• _Task statement_:
Scan the entries for lines with the word "voor", then copy those lines.

• _Records_:
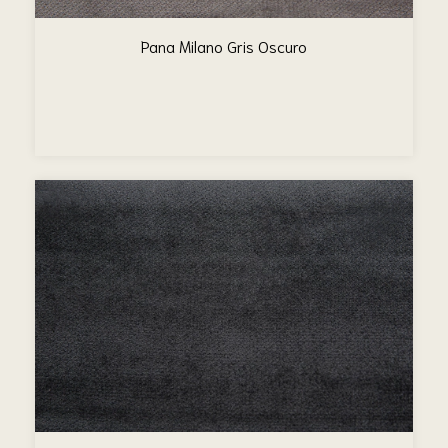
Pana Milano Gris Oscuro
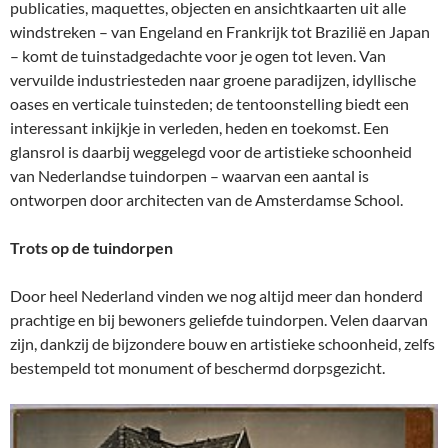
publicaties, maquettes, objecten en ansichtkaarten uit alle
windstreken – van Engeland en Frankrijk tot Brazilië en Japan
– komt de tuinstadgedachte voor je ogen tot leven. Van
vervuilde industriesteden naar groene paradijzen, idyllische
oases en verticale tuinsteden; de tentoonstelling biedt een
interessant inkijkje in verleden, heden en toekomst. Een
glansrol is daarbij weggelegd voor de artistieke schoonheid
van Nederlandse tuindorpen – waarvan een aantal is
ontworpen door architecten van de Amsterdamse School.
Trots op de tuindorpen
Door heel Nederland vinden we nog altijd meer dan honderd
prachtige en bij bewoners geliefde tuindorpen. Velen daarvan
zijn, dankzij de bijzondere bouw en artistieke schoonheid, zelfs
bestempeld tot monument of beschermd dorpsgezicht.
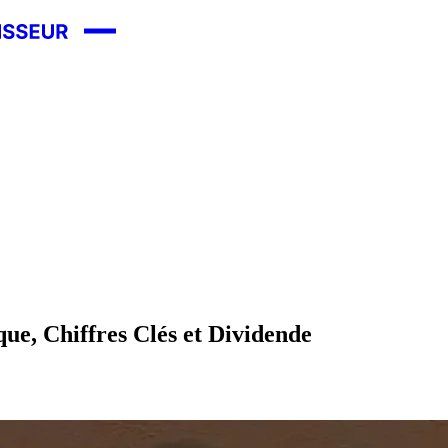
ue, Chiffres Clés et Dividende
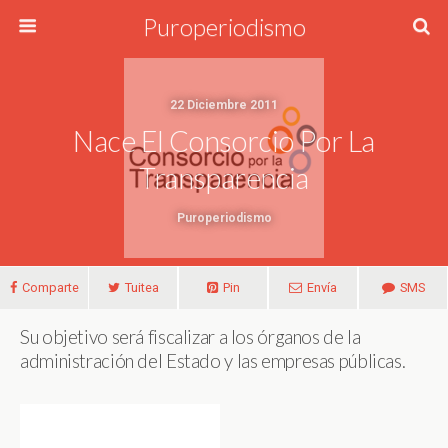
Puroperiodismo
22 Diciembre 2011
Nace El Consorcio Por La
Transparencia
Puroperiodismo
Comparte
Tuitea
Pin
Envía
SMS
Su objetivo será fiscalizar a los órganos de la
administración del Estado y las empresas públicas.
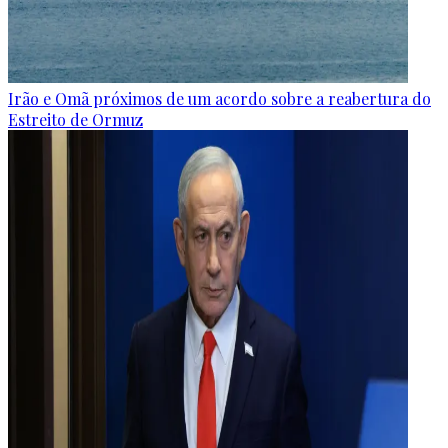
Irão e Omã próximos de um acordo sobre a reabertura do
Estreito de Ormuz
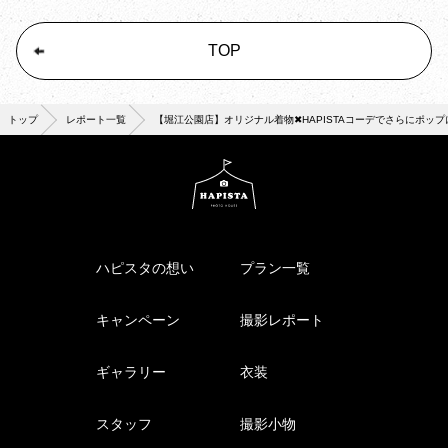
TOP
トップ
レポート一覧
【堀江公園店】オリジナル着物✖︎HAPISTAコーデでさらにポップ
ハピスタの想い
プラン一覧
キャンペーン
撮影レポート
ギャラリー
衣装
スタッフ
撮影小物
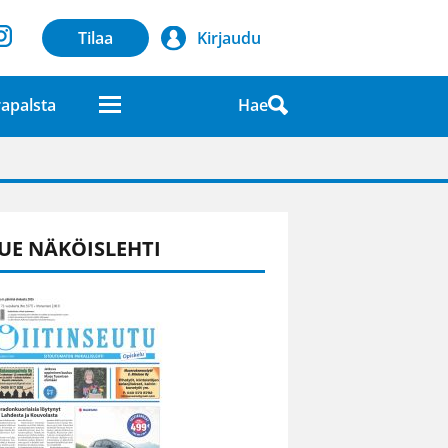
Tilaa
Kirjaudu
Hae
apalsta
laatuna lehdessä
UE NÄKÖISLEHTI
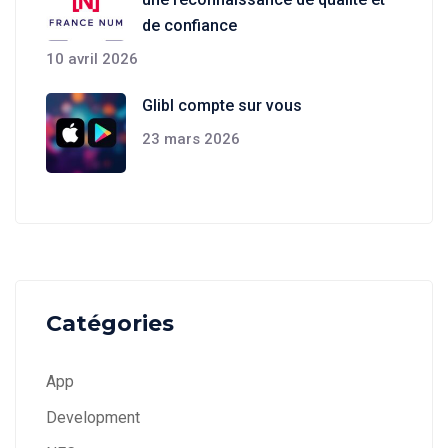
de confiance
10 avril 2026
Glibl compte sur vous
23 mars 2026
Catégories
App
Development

• _Result_:
– komt de tuinstadgedachte voor je ogen tot leven. Van
glansrol is daarbij weggelegd voor de artistieke schoonheid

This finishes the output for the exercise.